Copy task. Retype the whole listing exactly, omitting any picture in it.

* **GIVEN RECORDS**:

Content starts

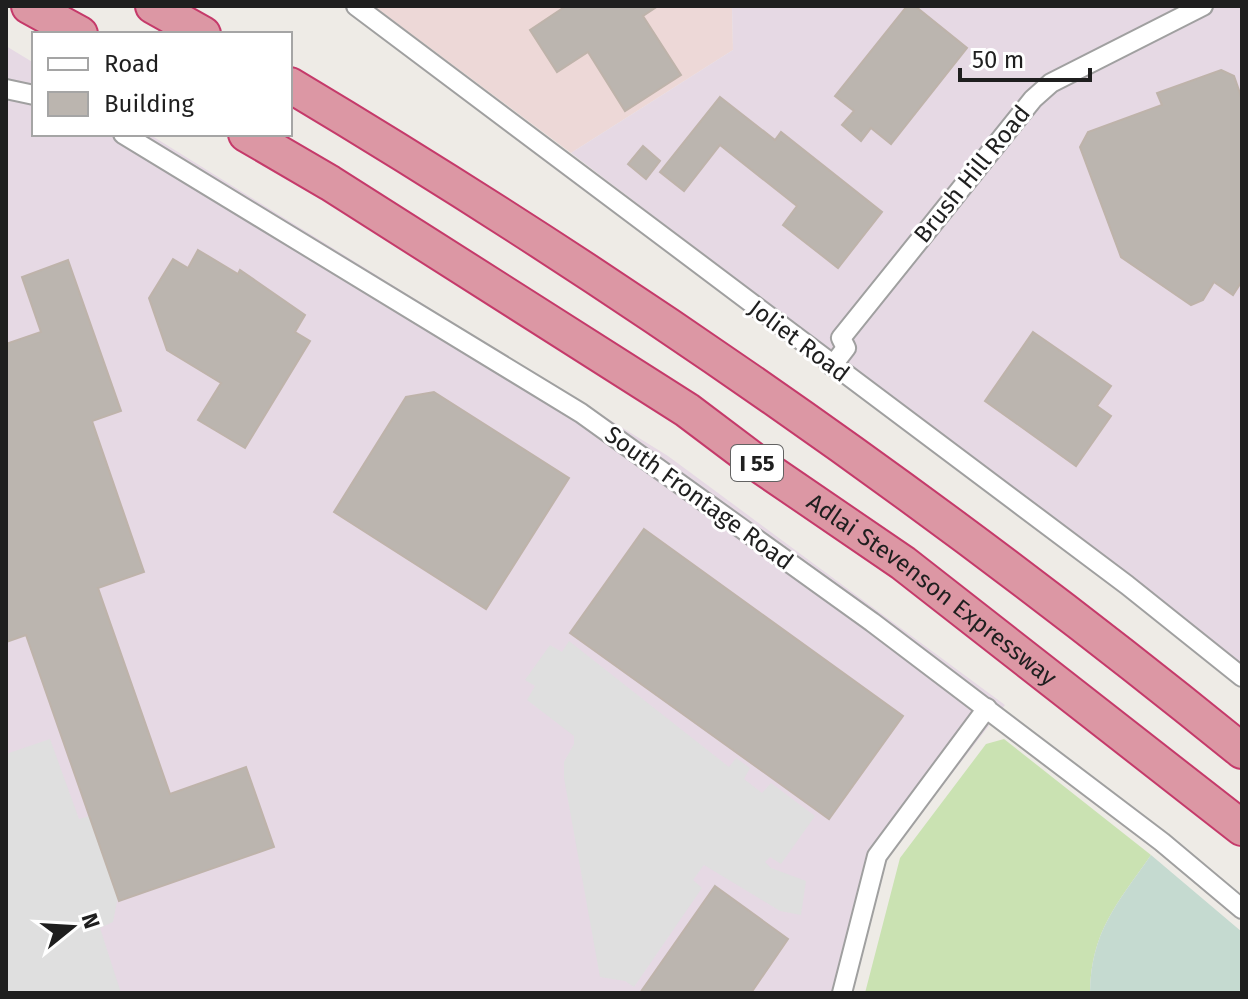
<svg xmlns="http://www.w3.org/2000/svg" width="1248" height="999" viewBox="0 0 1248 999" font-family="'Fira Sans',sans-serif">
	<rect width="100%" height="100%" fill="#eeebe6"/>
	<polygon fill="#edd8d7" points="374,6 732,6 733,50 571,153"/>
	<g fill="#e6d9e4">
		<polygon points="732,6 1242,6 1242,676 1148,593 571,153 733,50"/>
		<polygon points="6,46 34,63 34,134 149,134 668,456 1005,705 882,864 850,993 6,993"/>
	</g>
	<path fill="#cae2b2" d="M 1004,739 L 1151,855 C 1117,904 1091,931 1090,993 L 865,993 L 900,858 L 986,744 Z"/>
	<path fill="#c5dad0" d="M 1151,855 L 1242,932 L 1242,993 L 1090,993 C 1091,931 1117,904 1151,855 Z"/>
	<g fill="#dfdfdf">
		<polygon points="569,641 729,767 736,758 750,768 744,779 762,793 771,783 815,816 781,864 770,857 765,862 771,868 806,881 801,915 780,911 704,865 693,880 702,888 634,987 625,981 600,977 564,778 564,762 574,744 574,736 527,700 535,686 525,680 550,645 562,652"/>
		<polygon points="50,739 79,819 90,816 118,897 113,922 100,928 121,993 6,993 6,754"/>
	</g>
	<g fill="#bbb5af" stroke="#beb3aa" stroke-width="2">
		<polygon points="566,6 658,6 643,16 681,75 625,111 588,52 557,72 530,30"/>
		<polygon points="907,6 915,6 967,48 891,144 871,128 861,141 842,125 854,111 835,96"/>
		<polygon points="1221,70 1234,76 1242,99 1242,281 1233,295 1214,282 1203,300 1191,305 1121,257 1080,147 1088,132 1162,105 1157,93"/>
		<polygon points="720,97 775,140 781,132 882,212 838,268 783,225 797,206 720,145 684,191 660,172"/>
		<polygon points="643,146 660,161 646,179 628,164"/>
		<polygon points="198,250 238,274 240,270 305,315 295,332 310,341 245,448 198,420 221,383 167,350 149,298 173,259 188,268"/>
		<polygon points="68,260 121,411 92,421 144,572 98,588 170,794 246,767 274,847 119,901 26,635 6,642 6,344 41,332 22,277"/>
		<polygon points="1033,332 1111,386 1097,406 1111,416 1076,466 985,401"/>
		<polygon points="434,392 569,478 486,609 334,512 406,397"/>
		<polygon points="644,529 903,716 829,819 570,633"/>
		<polygon points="715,886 788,939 751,993 640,993"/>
	</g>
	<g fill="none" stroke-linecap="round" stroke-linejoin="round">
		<g stroke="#a0a0a0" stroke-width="22">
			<g id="street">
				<polyline points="356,6 1127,585 1242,677"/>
				<polyline points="6,89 34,95"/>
				<polyline points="123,134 581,413 872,622 1162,842 1242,909"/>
				<polyline points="832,366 846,348 841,338 1033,99 1051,83 1203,6"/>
				<polyline points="842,993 877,856 987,708"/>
			</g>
		</g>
		<g stroke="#c53a6a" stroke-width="38">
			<g id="highway">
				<polyline points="29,6 80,34"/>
				<polyline points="153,6 203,34"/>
				<path d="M 290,85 C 623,284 942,507 1242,751"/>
				<path id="s1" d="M 246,134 L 330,183 L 687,410 L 764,468 L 903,563 L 1242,828"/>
			</g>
		</g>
		<use href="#street" stroke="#fff" stroke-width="18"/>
		<use href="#highway" stroke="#dc97a4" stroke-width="34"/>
	</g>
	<g text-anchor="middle" stroke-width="6" stroke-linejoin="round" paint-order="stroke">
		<rect fill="#fff" stroke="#626262" stroke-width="2" x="731" y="445" width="52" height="36" rx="6"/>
		<g font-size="22" font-weight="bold" fill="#1f1f1f">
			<text x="757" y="471">I 55</text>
		</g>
		<g font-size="24" fill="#1f1f1f" stroke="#fff">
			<text transform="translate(972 174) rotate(-51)" y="8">Brush Hill Road</text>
			<text transform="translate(799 341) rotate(37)" y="8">Joliet Road</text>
			<text transform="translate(699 498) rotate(36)" y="8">South Frontage Road</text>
			<text dy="8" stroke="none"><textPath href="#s1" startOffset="824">Adlai Stevenson Expressway</textPath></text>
		</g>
	</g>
	<rect width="1248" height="999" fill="none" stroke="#1f1f1f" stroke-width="16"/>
	<rect x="32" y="32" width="260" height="104" fill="#ffffff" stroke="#a5a5a5" stroke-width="2"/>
	<rect x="48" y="58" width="40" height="12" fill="#ffffff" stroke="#a5a5a5" stroke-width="2"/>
	<text x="104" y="72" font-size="24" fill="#1f1f1f">Road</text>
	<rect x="48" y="92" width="40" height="24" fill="#bbb5af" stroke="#a5a5a5" stroke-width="2"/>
	<text x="104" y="112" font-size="24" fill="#1f1f1f">Building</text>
	<g transform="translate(72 927) rotate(72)" stroke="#ffffff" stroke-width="6" paint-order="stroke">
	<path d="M0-6L14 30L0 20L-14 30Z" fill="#1f1f1f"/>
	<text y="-12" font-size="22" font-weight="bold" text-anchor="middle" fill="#1f1f1f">N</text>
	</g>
	<path d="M960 68v12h130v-12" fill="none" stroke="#1f1f1f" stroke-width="4"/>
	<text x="972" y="68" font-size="24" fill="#1f1f1f" stroke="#ffffff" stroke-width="6" paint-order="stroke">50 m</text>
</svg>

Content ends

* **OUTPUT FOR THIS TASK**:
<svg xmlns="http://www.w3.org/2000/svg" width="1248" height="999" viewBox="0 0 1248 999" font-family="'Fira Sans',sans-serif">
	<rect width="100%" height="100%" fill="#eeebe6"/>
	<polygon fill="#edd8d7" points="374,6 732,6 733,50 571,153"/>
	<g fill="#e6d9e4">
		<polygon points="732,6 1242,6 1242,676 1148,593 571,153 733,50"/>
		<polygon points="6,46 34,63 34,134 149,134 668,456 1005,705 882,864 850,993 6,993"/>
	</g>
	<path fill="#cae2b2" d="M 1004,739 L 1151,855 C 1117,904 1091,931 1090,993 L 865,993 L 900,858 L 986,744 Z"/>
	<path fill="#c5dad0" d="M 1151,855 L 1242,932 L 1242,993 L 1090,993 C 1091,931 1117,904 1151,855 Z"/>
	<g fill="#dfdfdf">
		<polygon points="569,641 729,767 736,758 750,768 744,779 762,793 771,783 815,816 781,864 770,857 765,862 771,868 806,881 801,915 780,911 704,865 693,880 702,888 634,987 625,981 600,977 564,778 564,762 574,744 574,736 527,700 535,686 525,680 550,645 562,652"/>
		<polygon points="50,739 79,819 90,816 118,897 113,922 100,928 121,993 6,993 6,754"/>
	</g>
	<g fill="#bbb5af" stroke="#beb3aa" stroke-width="2">
		<polygon points="566,6 658,6 643,16 681,75 625,111 588,52 557,72 530,30"/>
		<polygon points="907,6 915,6 967,48 891,144 871,128 861,141 842,125 854,111 835,96"/>
		<polygon points="1221,70 1234,76 1242,99 1242,281 1233,295 1214,282 1203,300 1191,305 1121,257 1080,147 1088,132 1162,105 1157,93"/>
		<polygon points="720,97 775,140 781,132 882,212 838,268 783,225 797,206 720,145 684,191 660,172"/>
		<polygon points="643,146 660,161 646,179 628,164"/>
		<polygon points="198,250 238,274 240,270 305,315 295,332 310,341 245,448 198,420 221,383 167,350 149,298 173,259 188,268"/>
		<polygon points="68,260 121,411 92,421 144,572 98,588 170,794 246,767 274,847 119,901 26,635 6,642 6,344 41,332 22,277"/>
		<polygon points="1033,332 1111,386 1097,406 1111,416 1076,466 985,401"/>
		<polygon points="434,392 569,478 486,609 334,512 406,397"/>
		<polygon points="644,529 903,716 829,819 570,633"/>
		<polygon points="715,886 788,939 751,993 640,993"/>
	</g>
	<g fill="none" stroke-linecap="round" stroke-linejoin="round">
		<g stroke="#a0a0a0" stroke-width="22">
			<g id="street">
				<polyline points="356,6 1127,585 1242,677"/>
				<polyline points="6,89 34,95"/>
				<polyline points="123,134 581,413 872,622 1162,842 1242,909"/>
				<polyline points="832,366 846,348 841,338 1033,99 1051,83 1203,6"/>
				<polyline points="842,993 877,856 987,708"/>
			</g>
		</g>
		<g stroke="#c53a6a" stroke-width="38">
			<g id="highway">
				<polyline points="29,6 80,34"/>
				<polyline points="153,6 203,34"/>
				<path d="M 290,85 C 623,284 942,507 1242,751"/>
				<path id="s1" d="M 246,134 L 330,183 L 687,410 L 764,468 L 903,563 L 1242,828"/>
			</g>
		</g>
		<use href="#street" stroke="#fff" stroke-width="18"/>
		<use href="#highway" stroke="#dc97a4" stroke-width="34"/>
	</g>
	<g text-anchor="middle" stroke-width="6" stroke-linejoin="round" paint-order="stroke">
		<rect fill="#fff" stroke="#626262" stroke-width="2" x="731" y="445" width="52" height="36" rx="6"/>
		<g font-size="22" font-weight="bold" fill="#1f1f1f">
			<text x="757" y="471">I 55</text>
		</g>
		<g font-size="24" fill="#1f1f1f" stroke="#fff">
			<text transform="translate(972 174) rotate(-51)" y="8">Brush Hill Road</text>
			<text transform="translate(799 341) rotate(37)" y="8">Joliet Road</text>
			<text transform="translate(699 498) rotate(36)" y="8">South Frontage Road</text>
			<text dy="8" stroke="none"><textPath href="#s1" startOffset="824">Adlai Stevenson Expressway</textPath></text>
		</g>
	</g>
	<rect width="1248" height="999" fill="none" stroke="#1f1f1f" stroke-width="16"/>
	<rect x="32" y="32" width="260" height="104" fill="#ffffff" stroke="#a5a5a5" stroke-width="2"/>
	<rect x="48" y="58" width="40" height="12" fill="#ffffff" stroke="#a5a5a5" stroke-width="2"/>
	<text x="104" y="72" font-size="24" fill="#1f1f1f">Road</text>
	<rect x="48" y="92" width="40" height="24" fill="#bbb5af" stroke="#a5a5a5" stroke-width="2"/>
	<text x="104" y="112" font-size="24" fill="#1f1f1f">Building</text>
	<g transform="translate(72 927) rotate(72)" stroke="#ffffff" stroke-width="6" paint-order="stroke">
	<path d="M0-6L14 30L0 20L-14 30Z" fill="#1f1f1f"/>
	<text y="-12" font-size="22" font-weight="bold" text-anchor="middle" fill="#1f1f1f">N</text>
	</g>
	<path d="M960 68v12h130v-12" fill="none" stroke="#1f1f1f" stroke-width="4"/>
	<text x="972" y="68" font-size="24" fill="#1f1f1f" stroke="#ffffff" stroke-width="6" paint-order="stroke">50 m</text>
</svg>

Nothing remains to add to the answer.